Learning the Notion of Similarity

As illustrated in this document, learning from time series can take very diverse forms depending on the invariants involved in the data. In case these invariants are known, dedicated methods can be used, yet it can be that very limited expert knowledge is available or that knowledge cannot easily guide the choice of a learning method. At the moment, this is handled through the use of ensemble techniques that cover a wide range of similarity notions (Lines, Taylor, & Bagnall, 2018), yet this is at the cost of a significantly augmented complexity. More principled approaches are yet to be designed that could learn the notion of similarity from the data.

Structure as a Guide for Weakly-supervised Learning

Finally, learning meaningful representations in weakly supervised settings is probably one of the major challenges for the community in the coming years. Unsupervised representation learning has been overlooked in the literature up to now, despite recent advances such as (Franceschi, Dieuleveut, & Jaggi, 2019), which relies on contrastive learning.

In this context, I believe structure can be used as a guide. Typically, in the time series context, learning intermediate representations that are suited for structured prediction (i.e., predicting future observations together with their emission times) is likely to capture the intrinsics of the data. Such approaches could rely on the recent revival of time series forecasting models, such as in (Vincent & Thome, 2019) and (Rubanova, Chen, & Duvenaud, 2019). A first step in this direction is the SOM-VAE model presented in (Fortuin, Hüser, Locatello, Strathmann, & Rätsch, 2019), which relies on a Markov assumption to model transitions between quantized latent representations.

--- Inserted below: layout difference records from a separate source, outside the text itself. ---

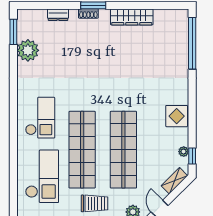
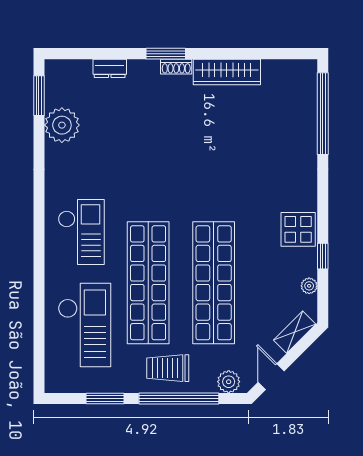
shoe rack: (88, 14) -> (176, 67), moved
window: (192, 156) -> (323, 256), moved
trolley: (95, 203) -> (168, 368), turned 180

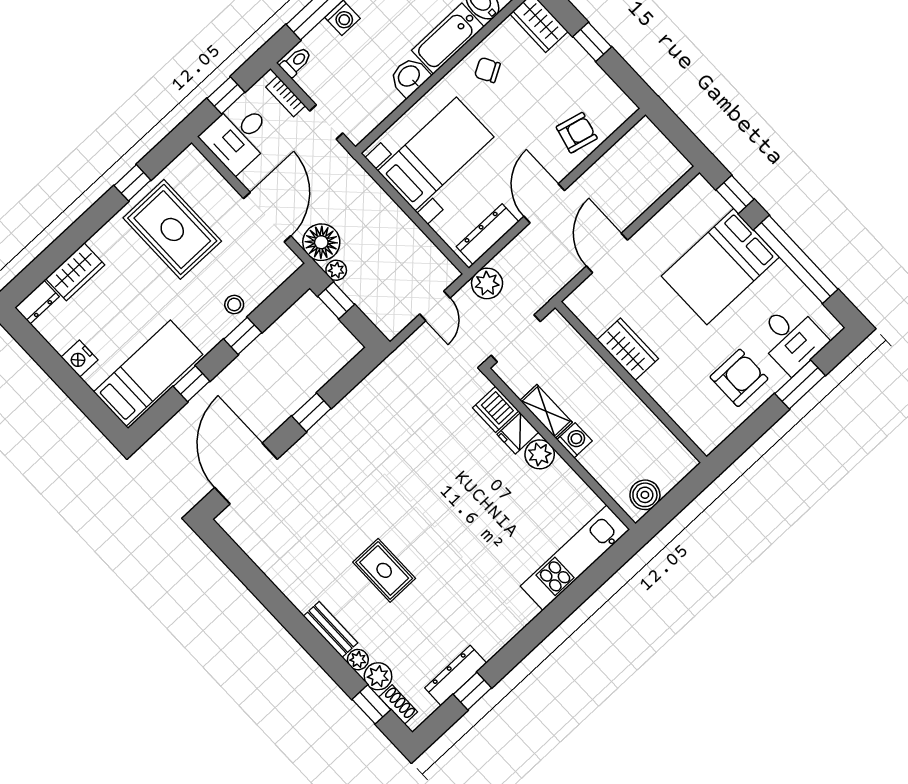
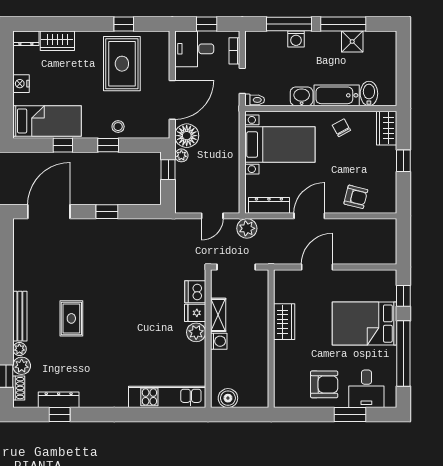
toilet: (296, 62) -> (255, 100), moved
bench: (330, 629) -> (20, 316), width x1.36

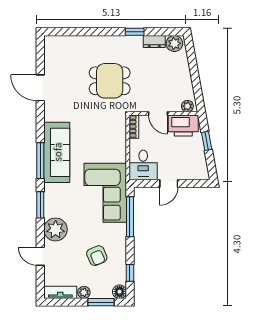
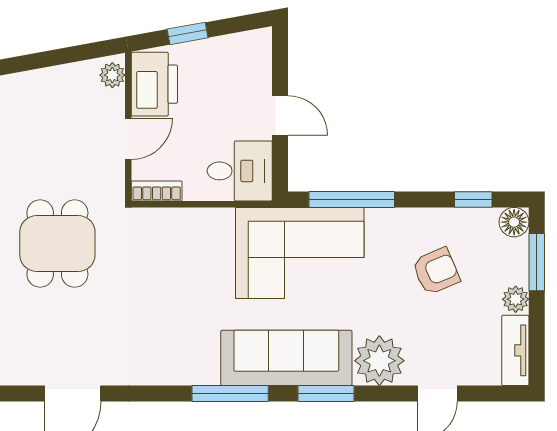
sofa: (57, 152) -> (286, 358), moved

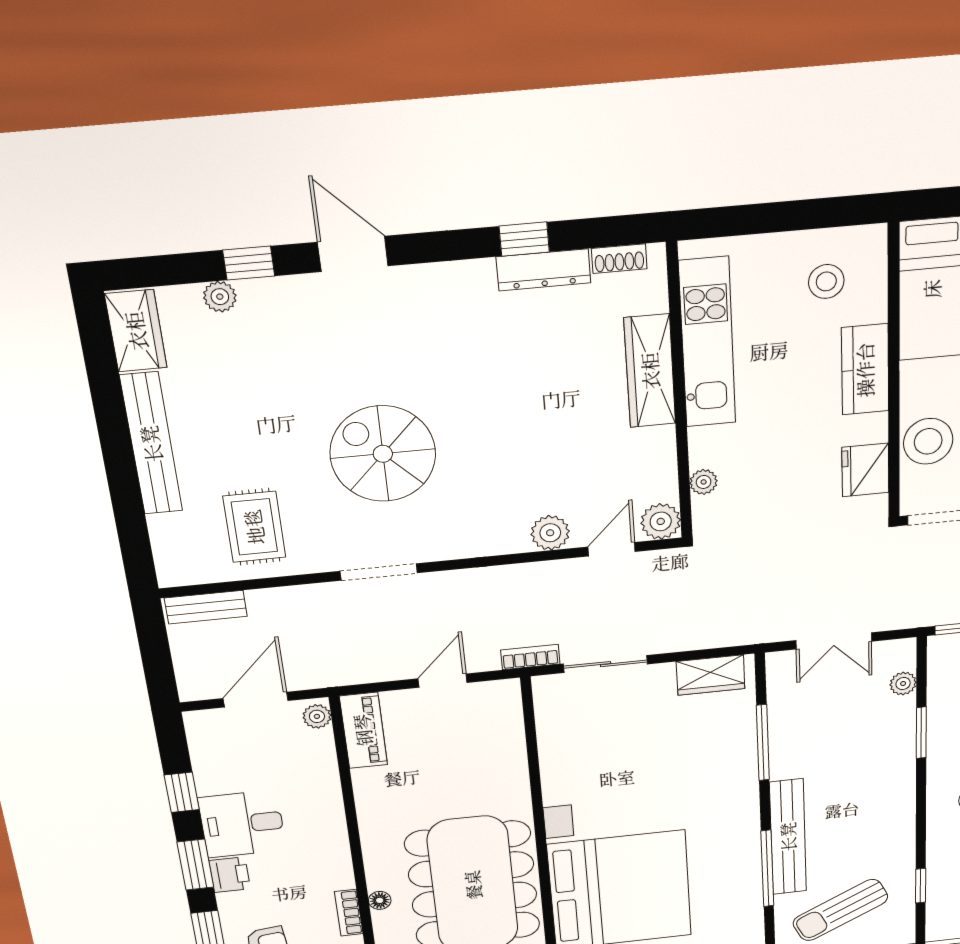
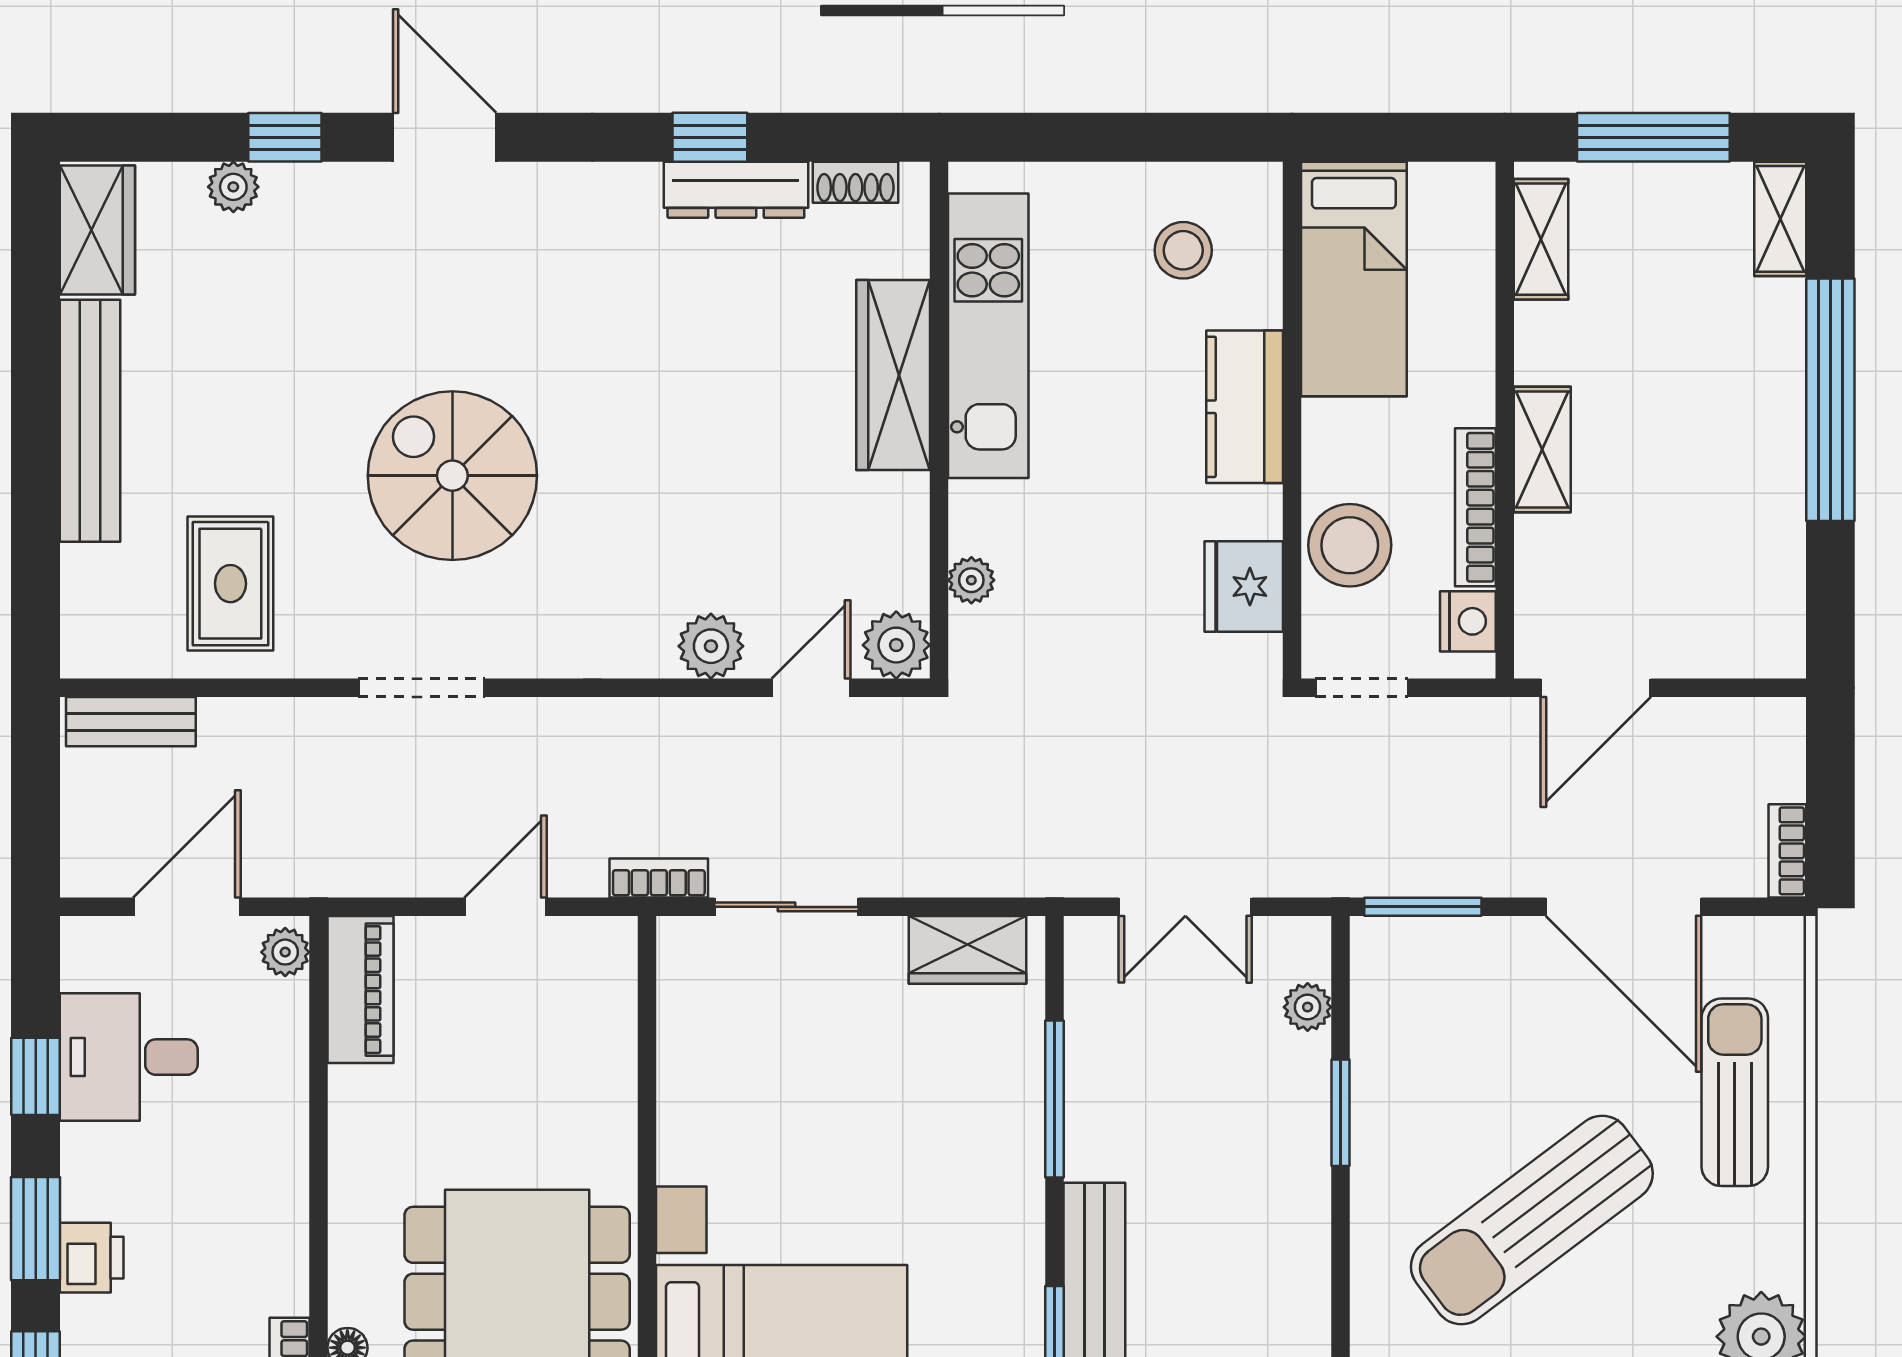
desk: (242, 824) -> (129, 1057), moved

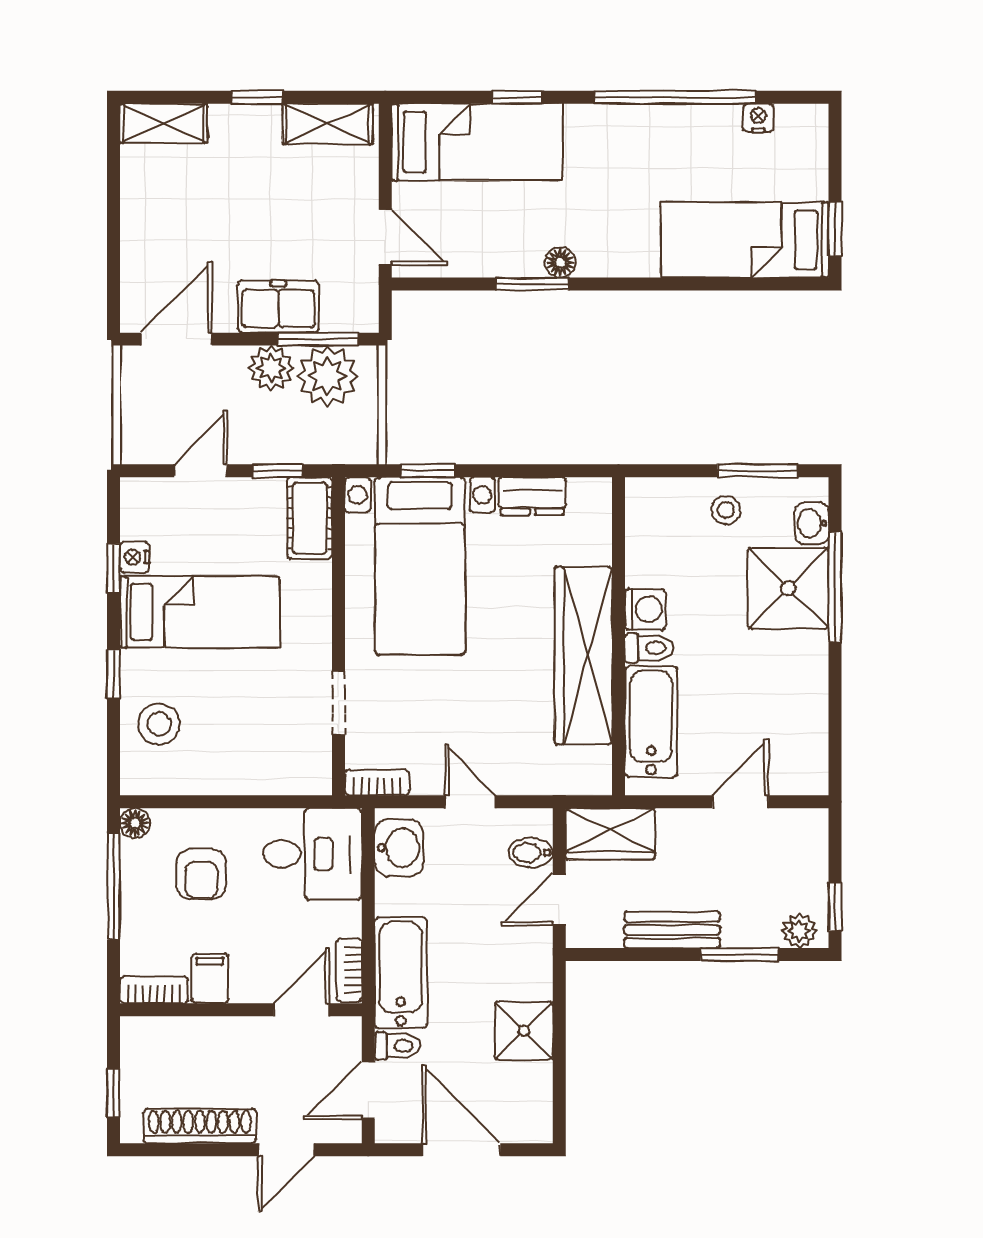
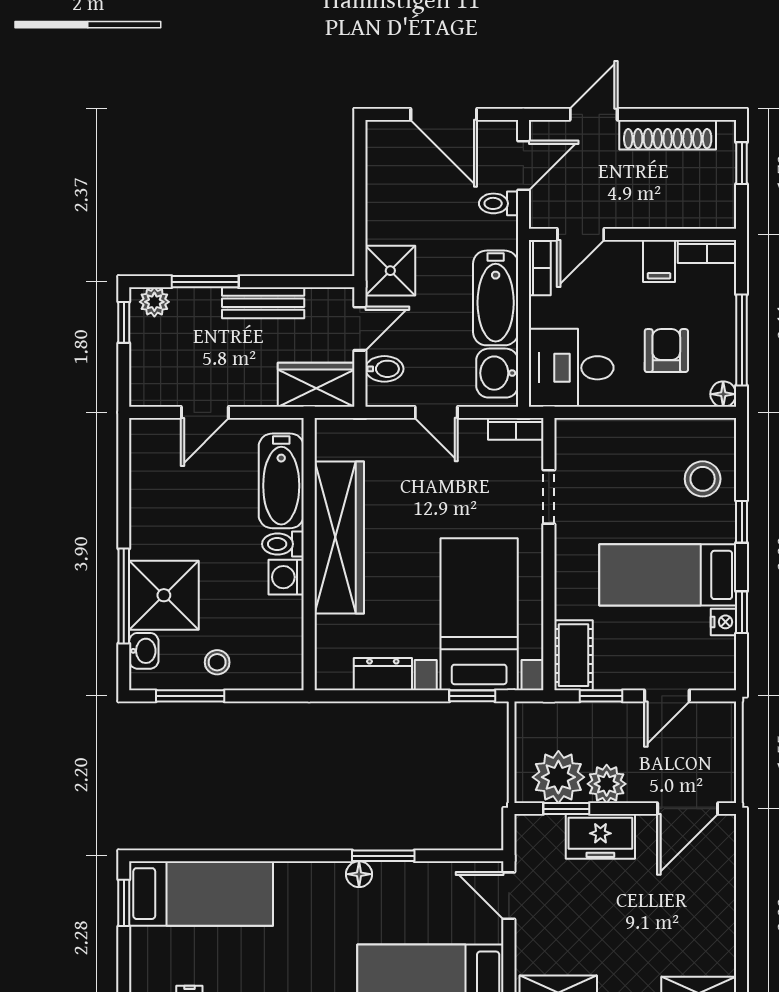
window: (318, 339) -> (566, 809), width x0.67
bathtub: (401, 973) -> (496, 298), moved
shower: (524, 1031) -> (390, 271), moved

Note that the great potential of structured prediction to learn useful representations from unsupervised datasets is not restricted to the time series context, it also holds for graphs and other kinds of structured data. Such a representation could then be used for various tasks with limited amount of supervision, in a few-shot learning fashion.

We have started investigating an instance of this paradigm in François Painblanc's PhD thesis that deals with the use of forecasting models for a better estimation of possible futures in the context of early classification.

References

  1. Alvarez-Melis, D., Jegelka, S., & Jaakkola, T. S. (2019). Towards optimal transport with global invariances. In Proceedings of the International Conference on Artificial Intelligence and Statistics.
  2. Courty, N., Flamary, R., Tuia, D., & Rakotomamonjy, A. (2017). Optimal Transport for Domain Adaptation. IEEE Transactions on Pattern Analysis and Machine Intelligence.
  3. Lines, J., Taylor, S., & Bagnall, A. (2018). Time series classification with HIVE-COTE: The hierarchical vote collective of transformation-based ensembles. ACM Transactions on Knowledge Discovery from Data (TKDD), 12(5), 52.
  4. Franceschi, J.-Y., Dieuleveut, A., & Jaggi, M. (2019). Unsupervised scalable representation learning for multivariate time series. In Advances in Neural Information Processing Systems (pp. 4652–4663).
  5. Vincent, L. E., & Thome, N. (2019). Shape and time distortion loss for training deep time series forecasting models. In Advances in Neural Information Processing Systems (pp. 4191–4203).
  6. Rubanova, Y., Chen, T. Q., & Duvenaud, D. K. (2019). Latent Ordinary Differential Equations for Irregularly-Sampled Time Series. In Advances in Neural Information Processing Systems (pp. 5321–5331).
  7. Fortuin, V., Hüser, M., Locatello, F., Strathmann, H., & Rätsch, G. (2019). SOM-VAE: Interpretable Discrete Representation Learning on Time Series. In Proceedings of the International Conference on Learning Representations.